▸ Required work:
1) In the healthcare posts, translate this sentence into Spanish: "Total applications also rose 3% to nearly 44,000."
2) According to the healthcare posts, what number of first-time applicants to medical schools was reached in 2011?

▸ Extracted text:
◆ ◆ ◆ ◆ ◆ ◆ ◆

Of course, Massachusetts-style healthcare reform — the model for ObamaCare — hasn’t bent the cost curve either, The Economist notes:

In reality, incentives must change in American health care across the board, and tort reform is only part of that.

But you knew that already.


One Big Happy Healthcare Merger

December 12, 2011

Good recap in today’s Wall Street Journal on the blurring of lines in healthcare between insurer, provider and employer:

Hospitals are bulking up into huge systems, merging with one another and building extensive new doctor work forces. They are exploring insurance-like setups, including direct approaches to employers that cut out the health-plan middleman.

On the other side, insurers are buying health-care providers, or seeking to work with them on new cooperative deals and payment models that share the risks of health coverage. And employers are starting to take a far more active role in their workers’ care.


Mercurio on Managed Care

December 8, 2011

Managed Healthcare Executive interviewed me for an article on health plan profit prospects: 

Mercurio estimates the move to exchanges, coupled with higher taxes and medical-loss ratios that cap profitability, could shave an additional 25% to 30% from insurers’ bottom lines….Many, including Wellpoint, Cigna and Aetna have already begun to diversify, he notes, with UnitedHealth Group leading the pack.


2 Wins for Seniors Under ObamaCare

December 8, 2011

From CMS:

1. 2.7 million Medicare recipients saved more than $1.5 billion on prescriptions because of discounts mandated by ObamaCare in the donut hole.

2. Through November, 24 million people Medicare recipients have received free preventive care, which is mandated by ObamaCare.


WebMD’s Top Health Searches in 2011

December 8, 2011
  1. Pancreatic cancer symptoms: After the death of Steve Jobs from pancreatic cancer
  2. Listeria: After 29 people died from eating cantaloupes contaminated with the food-borne bacteria
  3. Bullying: Following the suicide of 14-year-old Jamey Rodemeyer, who was being taunted because he was gay
  4. Dukan Diet: Following unconfirmed rumors that Kate Middleton went on the diet to lose weight for her wedding to Prince William
  5. Bath Salts: Slang for synthetic recreational drugs banned this year by the DEA

United On Healthcare Spending

December 6, 2011

At the company’s annual investor conference, UnitedHealth Group released data on expenditures in the U.S. healthcare market for 2011 as follows:

Commercial
Members 171 million
Expenditures: $850 billion

Medicaid and Related Programs
Members: 60 million
Expenditures: $440 billion

Medicare:
Members: 48 Million
Expenditures: $575 billion


Berwick’s 5 Reason for Healthcare Waste

December 6, 2011

In an interview in the New York Times on his last day as head of Medicare, Don Berwick, M.D., outlined five reasons for the “extremely high level of waste” in the U.S. healthcare system.

  1. Overtreatment of patients
  2. Failure to coordinate care
  3. Administrative complexity
  4. Burdensome rules 
  5. Fraud
     

EMR Adoption Is Rising — But You Knew That

December 5, 2011

A Centers for Disease Control and Prevention survey shows that adoption of electronic medical records and electronic health records is rising among office-based physicians.  Keep in mind that the word “adoption” means different things to different people (see the definitions used by CDC), and we still lag other nations by a lot.

 


Med School Applications at All-Time High

December 5, 2011

I missed this study from October: According to the Assn. of American Medical Colleges (Washington), first-time applicants to medical schools reached an all-time high in 2011 at 32,600 — up nearly 3% from last year.  Total applications also rose 3% to nearly 44,000.

Says AAMC chief executive Darrell Kirch, M.D.:

U.S. medical schools have been responding to the nation’s health challenges by finding ways not only to select the right individuals for medicine, but also to educate and train more doctors for the future.  However, to increase the nation’s supply of physicians, the number of residency training positions at teaching hospitals must also increase to accommodate the growth in the number of students in U.S. medical schools.  We are very concerned that proposals to decrease federal support of graduate medical education will exacerbate the physician shortage, which is expected to reach 90,000 by 2020.

◆ ◆ ◆ ◆ ◆ ◆ ◆

▸ Provided data:
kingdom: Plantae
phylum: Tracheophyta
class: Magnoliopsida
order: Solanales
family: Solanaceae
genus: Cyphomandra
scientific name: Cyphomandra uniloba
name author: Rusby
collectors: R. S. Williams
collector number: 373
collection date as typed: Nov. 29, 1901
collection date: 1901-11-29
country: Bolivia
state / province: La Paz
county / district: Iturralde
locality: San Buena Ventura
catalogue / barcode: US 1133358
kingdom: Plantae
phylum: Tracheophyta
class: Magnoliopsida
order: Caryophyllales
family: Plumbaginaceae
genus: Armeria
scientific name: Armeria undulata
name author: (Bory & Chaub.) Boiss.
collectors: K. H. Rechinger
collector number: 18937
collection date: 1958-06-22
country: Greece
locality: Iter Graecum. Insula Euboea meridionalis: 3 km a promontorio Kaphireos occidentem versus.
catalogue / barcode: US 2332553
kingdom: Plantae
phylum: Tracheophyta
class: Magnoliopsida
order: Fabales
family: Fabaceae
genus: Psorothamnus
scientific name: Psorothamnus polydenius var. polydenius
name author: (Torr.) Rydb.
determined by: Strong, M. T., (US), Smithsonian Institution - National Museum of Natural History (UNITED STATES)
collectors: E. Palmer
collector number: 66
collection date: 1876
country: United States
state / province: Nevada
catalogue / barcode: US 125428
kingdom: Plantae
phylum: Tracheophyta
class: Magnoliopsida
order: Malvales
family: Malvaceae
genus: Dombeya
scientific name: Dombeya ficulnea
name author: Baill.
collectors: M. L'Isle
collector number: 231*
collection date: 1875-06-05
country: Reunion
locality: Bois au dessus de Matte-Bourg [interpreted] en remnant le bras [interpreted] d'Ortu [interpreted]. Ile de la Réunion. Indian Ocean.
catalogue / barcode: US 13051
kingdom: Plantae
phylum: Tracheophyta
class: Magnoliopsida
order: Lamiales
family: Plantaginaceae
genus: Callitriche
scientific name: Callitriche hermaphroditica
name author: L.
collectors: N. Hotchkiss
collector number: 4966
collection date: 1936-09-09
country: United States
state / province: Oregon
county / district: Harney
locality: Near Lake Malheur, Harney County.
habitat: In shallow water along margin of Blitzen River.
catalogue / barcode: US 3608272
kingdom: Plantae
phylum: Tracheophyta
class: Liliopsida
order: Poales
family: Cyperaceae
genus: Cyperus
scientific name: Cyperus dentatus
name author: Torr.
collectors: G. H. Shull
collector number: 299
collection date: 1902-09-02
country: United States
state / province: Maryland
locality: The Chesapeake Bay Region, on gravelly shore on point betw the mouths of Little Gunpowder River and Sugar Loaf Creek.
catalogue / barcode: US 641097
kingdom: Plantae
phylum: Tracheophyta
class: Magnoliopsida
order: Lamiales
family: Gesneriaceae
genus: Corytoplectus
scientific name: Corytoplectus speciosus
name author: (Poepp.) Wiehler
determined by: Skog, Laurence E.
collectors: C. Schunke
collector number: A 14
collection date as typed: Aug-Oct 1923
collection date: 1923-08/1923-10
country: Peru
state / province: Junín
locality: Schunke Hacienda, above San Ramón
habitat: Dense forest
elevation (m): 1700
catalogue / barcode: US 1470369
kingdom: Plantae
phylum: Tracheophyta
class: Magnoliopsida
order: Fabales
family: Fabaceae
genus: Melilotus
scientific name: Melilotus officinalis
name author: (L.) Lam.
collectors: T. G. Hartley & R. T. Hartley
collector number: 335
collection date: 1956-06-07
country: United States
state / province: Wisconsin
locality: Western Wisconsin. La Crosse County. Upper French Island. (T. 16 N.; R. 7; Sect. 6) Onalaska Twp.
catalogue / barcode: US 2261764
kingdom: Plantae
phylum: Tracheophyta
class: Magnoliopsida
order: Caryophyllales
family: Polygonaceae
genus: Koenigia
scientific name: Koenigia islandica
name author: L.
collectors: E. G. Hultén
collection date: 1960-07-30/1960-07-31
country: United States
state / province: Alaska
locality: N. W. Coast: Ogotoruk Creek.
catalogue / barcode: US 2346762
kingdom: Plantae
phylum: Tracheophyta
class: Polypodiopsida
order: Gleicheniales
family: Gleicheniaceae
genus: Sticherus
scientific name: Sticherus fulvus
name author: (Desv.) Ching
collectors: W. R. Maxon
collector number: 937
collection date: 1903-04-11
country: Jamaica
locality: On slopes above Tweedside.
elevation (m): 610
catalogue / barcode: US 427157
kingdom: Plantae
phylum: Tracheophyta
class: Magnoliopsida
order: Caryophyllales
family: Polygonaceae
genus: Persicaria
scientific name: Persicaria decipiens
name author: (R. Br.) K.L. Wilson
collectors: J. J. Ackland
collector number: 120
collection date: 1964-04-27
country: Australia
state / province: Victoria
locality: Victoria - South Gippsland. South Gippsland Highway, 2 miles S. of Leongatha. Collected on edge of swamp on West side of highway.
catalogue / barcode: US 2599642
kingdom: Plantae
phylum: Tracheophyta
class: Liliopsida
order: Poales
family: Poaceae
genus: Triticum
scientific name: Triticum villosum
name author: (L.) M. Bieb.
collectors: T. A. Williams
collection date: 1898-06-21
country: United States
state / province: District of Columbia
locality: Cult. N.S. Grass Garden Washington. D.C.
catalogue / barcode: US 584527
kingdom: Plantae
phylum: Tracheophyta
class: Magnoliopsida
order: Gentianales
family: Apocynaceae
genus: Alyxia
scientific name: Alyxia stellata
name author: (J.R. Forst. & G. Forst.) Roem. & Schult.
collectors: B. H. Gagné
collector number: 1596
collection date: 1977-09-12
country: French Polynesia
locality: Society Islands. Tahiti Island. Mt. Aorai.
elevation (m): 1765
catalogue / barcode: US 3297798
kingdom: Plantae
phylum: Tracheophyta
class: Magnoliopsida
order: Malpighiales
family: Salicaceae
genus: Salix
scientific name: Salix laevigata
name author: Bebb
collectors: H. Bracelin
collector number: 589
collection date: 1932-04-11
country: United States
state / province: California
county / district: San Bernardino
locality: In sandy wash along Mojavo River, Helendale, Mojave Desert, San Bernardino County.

◆ ◆ ◆ ◆ ◆ ◆ ◆

▸ Expected results:
1) El total de solicitudes también aumentó un 3 % hasta casi 44.000.

2) 32,600